王とは
「ファラオ!」
《違う!ファラレムだ!》
くそ!何てこった、ただでさえ忙しいのに…
「今、それどころじゃないんだ!あれを見ろ」
《分かっておる、まだ慌てる時間じゃない》
「はあ?」
《ピラミッドウイング!》
とファラオが叫ぶとファラレムの背中から三角形のバーニアが二つ出てきた。そのバーニアから火と共に煙が吹き出し、ゆっくりと上昇して行く。
《ファラレム出るぞ!》
ええ?そこはファラレム行きまーすじゃないの?
「無茶だ!いくらファラレムでも3倍以上はあるぞ」
《フッ…ピラミッドウイングは伊達じゃない!》
そこもファラレムは伊達じゃない!で良くないかとは思ったが、そんな事より
「良いのか?俺達を葬りさる絶好のチャンスなんだぞ」
そう、ファラオだけならファラレムで脱出する事も出来るはずだ。
《フッ…お前らだけなら良いがの、ここには余の臣民達が集まっておる、言ったであろう、国がなければ安心して眠れぬと!国とは即ち民じゃ!それを守らずして何が王か!》
と言うとロケットの様に急に加速して空へと上がるファラレム
ファラレムが阿修羅ドラゴンに突っ込んでいく、ドゴォッと言う音が鳴ると阿修羅ドラゴンを受け止めるファラレム。

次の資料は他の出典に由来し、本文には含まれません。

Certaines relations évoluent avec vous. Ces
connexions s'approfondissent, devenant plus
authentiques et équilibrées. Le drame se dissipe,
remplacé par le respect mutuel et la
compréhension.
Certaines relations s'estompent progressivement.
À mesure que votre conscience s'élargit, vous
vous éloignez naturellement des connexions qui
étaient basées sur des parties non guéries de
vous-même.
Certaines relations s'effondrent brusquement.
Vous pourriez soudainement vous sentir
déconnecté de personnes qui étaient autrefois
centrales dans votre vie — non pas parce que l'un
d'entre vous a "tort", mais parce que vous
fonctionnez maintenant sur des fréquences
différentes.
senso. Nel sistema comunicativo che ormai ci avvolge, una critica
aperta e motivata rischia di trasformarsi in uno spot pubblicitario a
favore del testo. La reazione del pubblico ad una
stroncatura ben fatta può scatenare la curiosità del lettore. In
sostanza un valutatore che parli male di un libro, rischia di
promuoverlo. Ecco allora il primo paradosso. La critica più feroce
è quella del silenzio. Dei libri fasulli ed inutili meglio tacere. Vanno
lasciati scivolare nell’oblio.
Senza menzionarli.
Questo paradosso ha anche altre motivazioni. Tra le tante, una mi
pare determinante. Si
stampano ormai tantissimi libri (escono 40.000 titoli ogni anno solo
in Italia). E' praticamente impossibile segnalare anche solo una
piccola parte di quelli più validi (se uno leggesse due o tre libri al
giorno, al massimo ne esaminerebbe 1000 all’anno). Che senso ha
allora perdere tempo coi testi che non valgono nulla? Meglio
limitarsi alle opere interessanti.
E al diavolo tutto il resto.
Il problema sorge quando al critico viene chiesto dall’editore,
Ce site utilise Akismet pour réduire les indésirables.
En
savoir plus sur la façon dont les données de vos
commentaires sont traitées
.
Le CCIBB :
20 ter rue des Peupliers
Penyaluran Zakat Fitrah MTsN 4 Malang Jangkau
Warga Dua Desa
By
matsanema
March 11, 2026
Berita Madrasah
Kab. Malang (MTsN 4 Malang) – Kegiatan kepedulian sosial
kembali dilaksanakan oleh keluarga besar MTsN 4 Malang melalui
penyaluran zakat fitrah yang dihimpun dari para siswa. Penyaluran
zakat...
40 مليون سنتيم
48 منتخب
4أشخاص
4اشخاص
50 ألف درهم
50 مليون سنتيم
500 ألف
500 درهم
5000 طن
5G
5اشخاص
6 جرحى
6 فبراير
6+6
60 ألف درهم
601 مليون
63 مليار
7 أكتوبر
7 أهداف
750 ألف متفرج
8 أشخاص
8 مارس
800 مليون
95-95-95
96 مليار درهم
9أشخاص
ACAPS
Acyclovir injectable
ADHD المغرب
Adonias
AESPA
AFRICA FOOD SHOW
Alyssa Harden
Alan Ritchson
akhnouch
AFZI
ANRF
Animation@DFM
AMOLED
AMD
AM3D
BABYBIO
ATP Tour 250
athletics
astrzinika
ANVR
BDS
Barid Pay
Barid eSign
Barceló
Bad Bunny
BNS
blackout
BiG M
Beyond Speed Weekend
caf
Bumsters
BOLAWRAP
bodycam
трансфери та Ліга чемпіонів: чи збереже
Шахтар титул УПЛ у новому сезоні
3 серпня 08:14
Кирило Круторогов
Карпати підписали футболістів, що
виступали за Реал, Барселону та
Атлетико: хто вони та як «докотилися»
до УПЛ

「おお!」「やった!」「さすがファラレムなんともないぜ!」
等々、感嘆の声が会場中から聞こえる中
「いや、あれはまずいよ…」
声をした方を見るとマーリーが眼鏡を外してファラレムと阿修羅ドラゴンの方を見ている。
「どういう事だ?ゆっくり上昇している様に見えるぞ?」
「バーニアの火が少しずつ弱くなっている…もうすぐでエネルギーが切れるよ」
「何だって?」
《おい!ケンシン!聞こえるか?》
「なんだ?脳内に直接聞こえてくる」
《もうすぐファラレムのバーニアが消える》
「何だって?じゃあマーリーの言うとおり」
《だから、さっきの剣から火を出した技をファラレムに向かって放つのだ!》
「そんな事したら、ファラレムが…」
《時間がない、余を信じろ!》
「くそ!やってやる」
片手剣をファラレムに向けて
「ラストシューティング」と叫ぶ!
ドーンと音を立てて火柱がファラレムに向かって伸びていく、ファラレムに命中する直前
《ピラミッドフィールド!》
ファラレムを青白い三角形の光が覆う、その土台の部分に火計が当たるとファラレムごと阿修羅ドラゴンを押し上げていく
「おお!さすがファラレムなんともないぜ!」
思わず言ってしまう俺
《フッ…ここまで上昇すれば大丈夫であろう、後は頼んだぞアトラ王よ!》
まさか!?
《王とは臣民を照らす光である!ファラレム・エクスプロージョン!》
とファラオが叫ぶとファラレムが光輝き爆発した。